INSTRUCTIONS TO FOLLOW → Each entry is to be reproduced verbatim, and images are to be omitted.

------ INFORMATION SUPPLIED ------

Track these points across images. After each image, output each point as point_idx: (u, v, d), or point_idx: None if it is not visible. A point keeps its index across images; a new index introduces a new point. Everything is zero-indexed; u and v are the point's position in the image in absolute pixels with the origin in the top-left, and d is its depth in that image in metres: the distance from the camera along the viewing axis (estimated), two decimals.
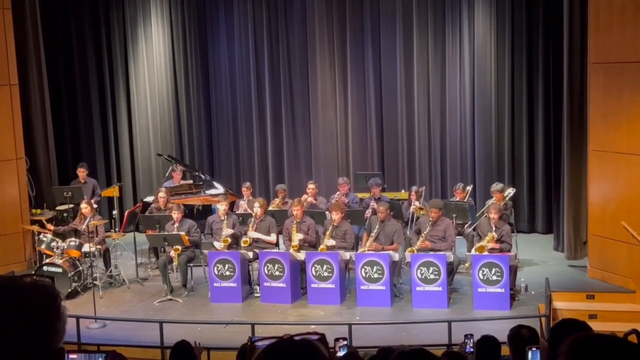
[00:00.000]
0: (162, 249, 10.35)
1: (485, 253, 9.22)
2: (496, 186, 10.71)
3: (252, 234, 10.09)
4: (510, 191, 11.03)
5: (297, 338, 1.64)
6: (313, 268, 9.47)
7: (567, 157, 10.49)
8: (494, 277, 9.00)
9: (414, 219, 10.69)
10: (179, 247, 9.86)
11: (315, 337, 1.69)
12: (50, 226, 10.79)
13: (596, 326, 4.46)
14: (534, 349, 4.19)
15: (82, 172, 12.22)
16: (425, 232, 9.62)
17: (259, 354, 1.60)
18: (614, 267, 9.74)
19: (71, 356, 4.80)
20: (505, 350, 4.91)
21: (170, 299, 9.84)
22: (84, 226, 10.30)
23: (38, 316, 1.44)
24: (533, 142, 12.40)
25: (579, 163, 10.32)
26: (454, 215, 10.37)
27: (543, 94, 12.10)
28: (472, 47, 12.63)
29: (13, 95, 11.31)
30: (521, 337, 4.66)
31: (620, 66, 9.52)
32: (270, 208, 10.84)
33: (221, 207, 10.27)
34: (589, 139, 10.05)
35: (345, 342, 4.85)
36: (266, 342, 1.65)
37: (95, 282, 9.97)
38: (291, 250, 9.75)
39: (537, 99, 12.23)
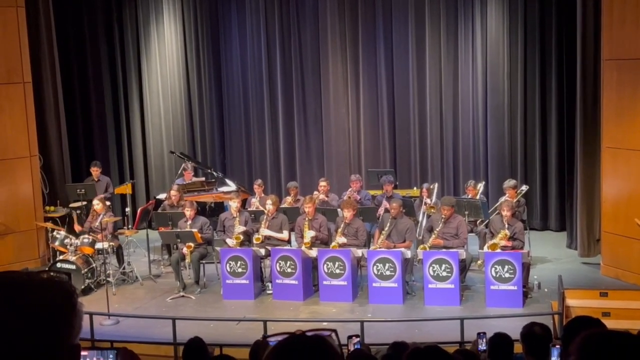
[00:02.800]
0: (175, 246, 10.39)
1: (498, 250, 9.19)
2: (509, 183, 10.67)
3: (265, 231, 10.10)
4: (523, 188, 10.99)
5: (309, 334, 1.64)
6: (325, 265, 9.47)
7: (580, 154, 10.44)
8: (507, 275, 8.97)
9: (425, 216, 10.66)
10: (192, 244, 9.89)
11: (327, 333, 1.69)
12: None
13: (609, 324, 4.44)
14: (557, 346, 4.18)
15: (95, 171, 12.28)
16: (437, 230, 9.60)
17: (271, 350, 1.61)
18: (628, 265, 9.69)
19: (82, 353, 4.82)
20: (518, 348, 4.89)
21: (182, 296, 9.88)
22: (97, 223, 10.35)
23: (55, 312, 1.45)
24: (546, 139, 12.35)
25: (592, 160, 10.28)
26: (467, 212, 10.34)
27: (556, 91, 12.04)
28: (484, 43, 12.59)
29: (27, 93, 11.37)
30: (534, 334, 4.64)
31: (634, 62, 9.46)
32: (282, 205, 10.85)
33: (233, 204, 10.29)
34: (602, 136, 10.01)
35: (358, 339, 4.85)
36: (278, 338, 1.65)
37: (108, 278, 10.02)
38: (303, 248, 9.76)
39: (550, 96, 12.17)
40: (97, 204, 10.53)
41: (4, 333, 1.41)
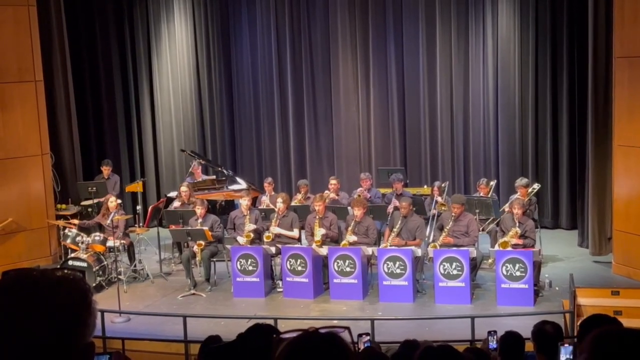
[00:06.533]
0: (186, 244, 10.42)
1: (509, 249, 9.17)
2: (521, 181, 10.63)
3: (275, 229, 10.11)
4: (535, 186, 10.96)
5: (322, 331, 1.64)
6: (335, 263, 9.48)
7: (592, 152, 10.40)
8: (518, 273, 8.95)
9: (436, 215, 10.63)
10: (202, 242, 9.91)
11: (341, 330, 1.69)
12: (74, 221, 10.90)
13: (621, 323, 4.44)
14: (566, 345, 4.17)
15: (106, 170, 12.34)
16: (447, 228, 9.58)
17: (284, 346, 1.61)
18: (639, 263, 9.65)
19: None
20: (529, 347, 4.88)
21: (193, 294, 9.91)
22: (108, 221, 10.39)
23: (70, 310, 1.45)
24: (557, 137, 12.30)
25: (603, 158, 10.23)
26: (477, 210, 10.31)
27: (567, 89, 11.99)
28: (495, 41, 12.55)
29: (38, 92, 11.42)
30: (545, 333, 4.64)
31: None
32: (292, 203, 10.86)
33: (244, 202, 10.31)
34: (614, 134, 9.96)
35: (368, 338, 4.84)
36: (291, 335, 1.65)
37: (119, 276, 10.05)
38: (313, 246, 9.77)
39: (562, 94, 12.12)
40: (112, 202, 10.57)
41: (19, 331, 1.42)
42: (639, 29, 9.41)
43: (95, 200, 11.74)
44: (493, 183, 11.37)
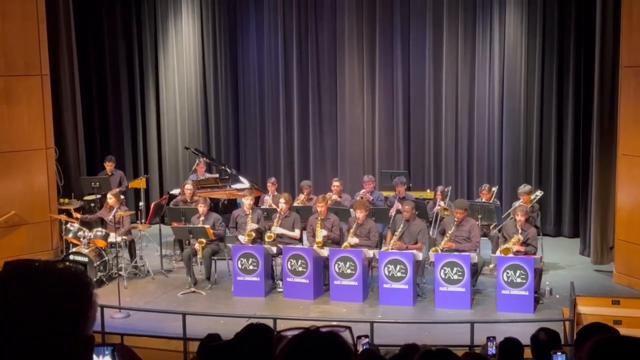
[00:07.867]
0: (187, 242, 10.42)
1: (511, 255, 9.16)
2: (524, 188, 10.63)
3: (277, 229, 10.11)
4: (537, 193, 10.95)
5: (323, 329, 1.64)
6: (336, 265, 9.47)
7: (596, 160, 10.39)
8: (519, 280, 8.94)
9: (439, 219, 10.63)
10: (204, 240, 9.92)
11: (343, 329, 1.69)
12: (77, 214, 10.92)
13: (621, 332, 4.43)
14: (559, 353, 4.16)
15: (109, 166, 12.36)
16: (449, 233, 9.58)
17: (285, 344, 1.61)
18: None
19: None
20: (528, 353, 4.88)
21: (193, 292, 9.91)
22: (110, 217, 10.40)
23: (71, 303, 1.45)
24: (562, 144, 12.29)
25: (607, 167, 10.22)
26: (480, 216, 10.31)
27: (573, 97, 11.98)
28: (502, 47, 12.54)
29: (44, 86, 11.44)
30: (537, 340, 4.64)
31: None
32: (294, 204, 10.86)
33: (246, 201, 10.32)
34: (618, 143, 9.95)
35: (367, 340, 4.84)
36: (292, 333, 1.65)
37: (120, 272, 10.07)
38: (315, 247, 9.77)
39: (567, 102, 12.11)
40: (110, 198, 10.58)
41: (19, 323, 1.42)
42: None
43: (98, 196, 11.75)
44: (495, 189, 11.37)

------

SOLUTION →
Track these points across images. After each image, output each point as point_idx: (u, v, d), or point_idx: None if it is not visible. A point keeps its index across images; a new index introduces a new point. Everything is zero-indexed; u and v are the point's position in the image in absolute pixels with the origin in the top-left, and d is its depth in that image in metres: the distance from the camera along the viewing axis (estimated), two decimals.
[00:00.000]
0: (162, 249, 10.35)
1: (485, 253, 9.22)
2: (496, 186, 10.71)
3: (252, 234, 10.09)
4: (510, 191, 11.03)
5: (297, 338, 1.64)
6: (313, 268, 9.47)
7: (567, 157, 10.49)
8: (494, 277, 9.00)
9: (414, 219, 10.69)
10: (179, 247, 9.86)
11: (315, 337, 1.69)
12: (50, 226, 10.79)
13: (596, 326, 4.46)
14: (534, 349, 4.19)
15: (82, 172, 12.22)
16: (425, 232, 9.62)
17: (259, 354, 1.60)
18: (614, 267, 9.74)
19: (71, 356, 4.80)
20: (505, 350, 4.91)
21: (170, 299, 9.84)
22: (84, 226, 10.30)
23: (38, 316, 1.44)
24: (533, 142, 12.40)
25: (579, 163, 10.32)
26: (454, 215, 10.37)
27: (543, 94, 12.10)
28: (472, 47, 12.63)
29: (13, 95, 11.31)
30: (521, 337, 4.66)
31: (620, 66, 9.52)
32: (270, 208, 10.84)
33: (221, 207, 10.27)
34: (589, 139, 10.05)
35: (345, 342, 4.85)
36: (266, 342, 1.65)
37: (95, 282, 9.97)
38: (291, 250, 9.75)
39: (537, 99, 12.23)
[00:02.800]
0: (175, 246, 10.39)
1: (498, 250, 9.19)
2: (509, 183, 10.67)
3: (265, 231, 10.10)
4: (523, 188, 10.99)
5: (309, 334, 1.64)
6: (325, 265, 9.47)
7: (580, 154, 10.44)
8: (507, 275, 8.97)
9: (425, 216, 10.66)
10: (192, 244, 9.89)
11: (327, 333, 1.69)
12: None
13: (609, 324, 4.44)
14: (557, 346, 4.18)
15: (95, 171, 12.28)
16: (437, 230, 9.60)
17: (271, 350, 1.61)
18: (628, 265, 9.69)
19: (82, 353, 4.82)
20: (518, 348, 4.89)
21: (182, 296, 9.88)
22: (97, 223, 10.35)
23: (55, 312, 1.45)
24: (546, 139, 12.35)
25: (592, 160, 10.28)
26: (467, 212, 10.34)
27: (556, 91, 12.04)
28: (484, 43, 12.59)
29: (27, 93, 11.37)
30: (534, 334, 4.64)
31: (634, 62, 9.46)
32: (282, 205, 10.85)
33: (233, 204, 10.29)
34: (602, 136, 10.01)
35: (358, 339, 4.85)
36: (278, 338, 1.65)
37: (108, 278, 10.02)
38: (303, 248, 9.76)
39: (550, 96, 12.17)
40: (97, 204, 10.53)
41: (4, 333, 1.41)
[00:06.533]
0: (186, 244, 10.42)
1: (509, 249, 9.17)
2: (521, 181, 10.63)
3: (275, 229, 10.11)
4: (535, 186, 10.96)
5: (322, 331, 1.64)
6: (335, 263, 9.48)
7: (592, 152, 10.40)
8: (518, 273, 8.95)
9: (436, 215, 10.63)
10: (202, 242, 9.91)
11: (341, 330, 1.69)
12: (74, 221, 10.90)
13: (621, 323, 4.44)
14: (566, 345, 4.17)
15: (106, 170, 12.34)
16: (447, 228, 9.58)
17: (284, 346, 1.61)
18: (639, 263, 9.65)
19: None
20: (529, 347, 4.88)
21: (193, 294, 9.91)
22: (108, 221, 10.39)
23: (70, 310, 1.45)
24: (557, 137, 12.30)
25: (603, 158, 10.23)
26: (477, 210, 10.31)
27: (567, 89, 11.99)
28: (495, 41, 12.55)
29: (38, 92, 11.42)
30: (545, 333, 4.64)
31: None
32: (292, 203, 10.86)
33: (244, 202, 10.31)
34: (614, 134, 9.96)
35: (368, 338, 4.84)
36: (291, 335, 1.65)
37: (119, 276, 10.05)
38: (313, 246, 9.77)
39: (562, 94, 12.12)
40: (112, 202, 10.57)
41: (19, 331, 1.42)
42: (639, 29, 9.41)
43: (95, 200, 11.74)
44: (493, 183, 11.37)
[00:07.867]
0: (187, 242, 10.42)
1: (511, 255, 9.16)
2: (524, 188, 10.63)
3: (277, 229, 10.11)
4: (537, 193, 10.95)
5: (323, 329, 1.64)
6: (336, 265, 9.47)
7: (596, 160, 10.39)
8: (519, 280, 8.94)
9: (439, 219, 10.63)
10: (204, 240, 9.92)
11: (343, 329, 1.69)
12: (77, 214, 10.92)
13: (621, 332, 4.43)
14: (559, 353, 4.16)
15: (109, 166, 12.36)
16: (449, 233, 9.58)
17: (285, 344, 1.61)
18: None
19: None
20: (528, 353, 4.88)
21: (193, 292, 9.91)
22: (110, 217, 10.40)
23: (71, 303, 1.45)
24: (562, 144, 12.29)
25: (607, 167, 10.22)
26: (480, 216, 10.31)
27: (573, 97, 11.98)
28: (502, 47, 12.54)
29: (44, 86, 11.44)
30: (537, 340, 4.64)
31: None
32: (294, 204, 10.86)
33: (246, 201, 10.32)
34: (618, 143, 9.95)
35: (367, 340, 4.84)
36: (292, 333, 1.65)
37: (120, 272, 10.07)
38: (315, 247, 9.77)
39: (567, 102, 12.11)
40: (110, 198, 10.58)
41: (19, 323, 1.42)
42: None
43: (98, 196, 11.75)
44: (495, 189, 11.37)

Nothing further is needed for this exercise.